Our results further suggest that a tropical rainforest patch of only ~795 km2 (i.e., the size of KNP) is sufficient to support a long-term viable population of red colobus. This conclusion is important given the rapid rate at which their habitat is disappearing and the lack of knowledge of what makes a suitably sized conservation area. However, this estimate of a minimal habitat size refers specifically to red colobus because other species differ in their ecology and behavior and will have other habitat requirements (e.g., it is known that a territorial top predator such as a leopard needs a much larger habitat for the long-term survival of its population).

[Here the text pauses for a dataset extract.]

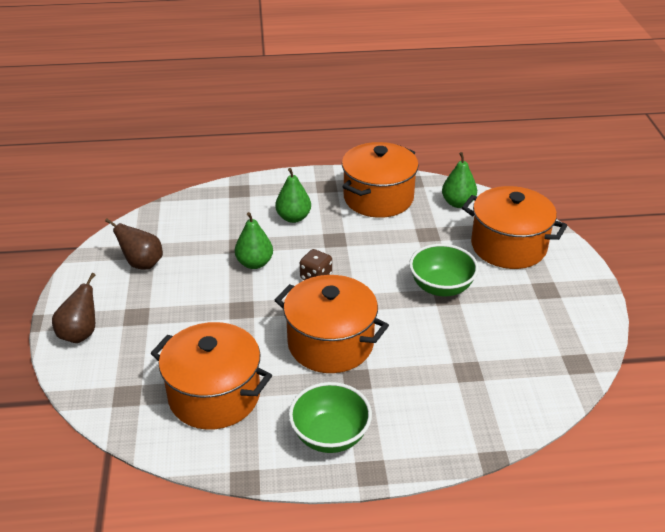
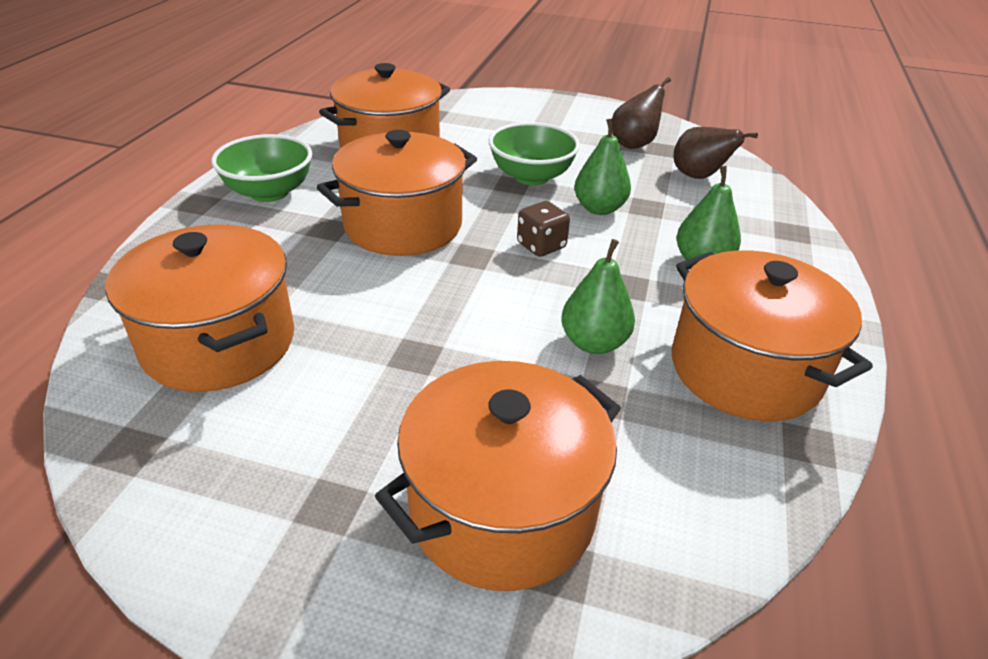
camera: 110 degrees right, 0 degrees up
(80, 334) = (534, 105): brown pear -> brown pear (698, 177)
(441, 287) = (440, 357): green bowl -> green bowl (531, 176)
(458, 203) = (701, 489): green pear -> green pear (594, 343)
(495, 371) = (219, 342): none -> orange pot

We now call for critical tests of our hypotheses for an old and stable KNP population of red colobus and, thus, Kibale forest. Palynological studies from throughout KNP are needed to critically test the hypothesis of a continuous old tropical rainforest of approximately the same size as that currently found in the park (Jolly et al. 1997). There has been no known connectivity between the red colobus of KNP and any other group since the 1950s. However unlikely, population genetic studies are now needed to test whether gene flow is occurring or has occurred with these other populations in East Africa. These studies are particularly important given that tropical rainforest in East Africa was much more widespread in the past (e.g., during the Holocene Climatic Optimum ~6,000 to 10,000 years ago; Jolly et al. 1997). They are also significant in light of recent simulation studies (e.g., Chikhi et al. 1991; Peter et al. 2010), which show that immigration can result in a false signal of a population decline (i.e., the ~80% decrease at ~15,000 years ago as suggested by MSVAR). Additional simulations are also now needed to validate the efficiency and robustness of EBSP to recover older population size changes with microsatellite data (Wu and Drummond 2011). Such critical tests and experiments are necessary for the final acceptance of our conclusions for an old and stable population of red colobus and Kibale forest.
Biodiversity is lost at an astonishing rate each year, particularly in the tropics where deforestation is rapidly extinguishing species habitats. In Uganda, it is estimated that 85% of the forests have disappeared (Howard et al. 2000). Wise conservation efforts over the last 40 years in Kibale National Park have ensured that this area has persisted as a protected National Park (Box et al. 2008). Our research suggests that this forest has been stable for at least the last ~40,000 years, during which it likely served as an important sanctuary for tropical rainforest species in East Africa. Furthermore, our findings indicate that species with effective population sizes of ~2,500 to ~4,000 may be able to persist long term in stable environments, thereby providing hope for other species in decline or with patchy distributions.
Kibale forest offers a rich source of information about Pleistocene refugia, which increases its importance as a major center for conservation and scientific research. With continued wise management, KNP can likely continue to serve as a critical refuge for these species well into the future.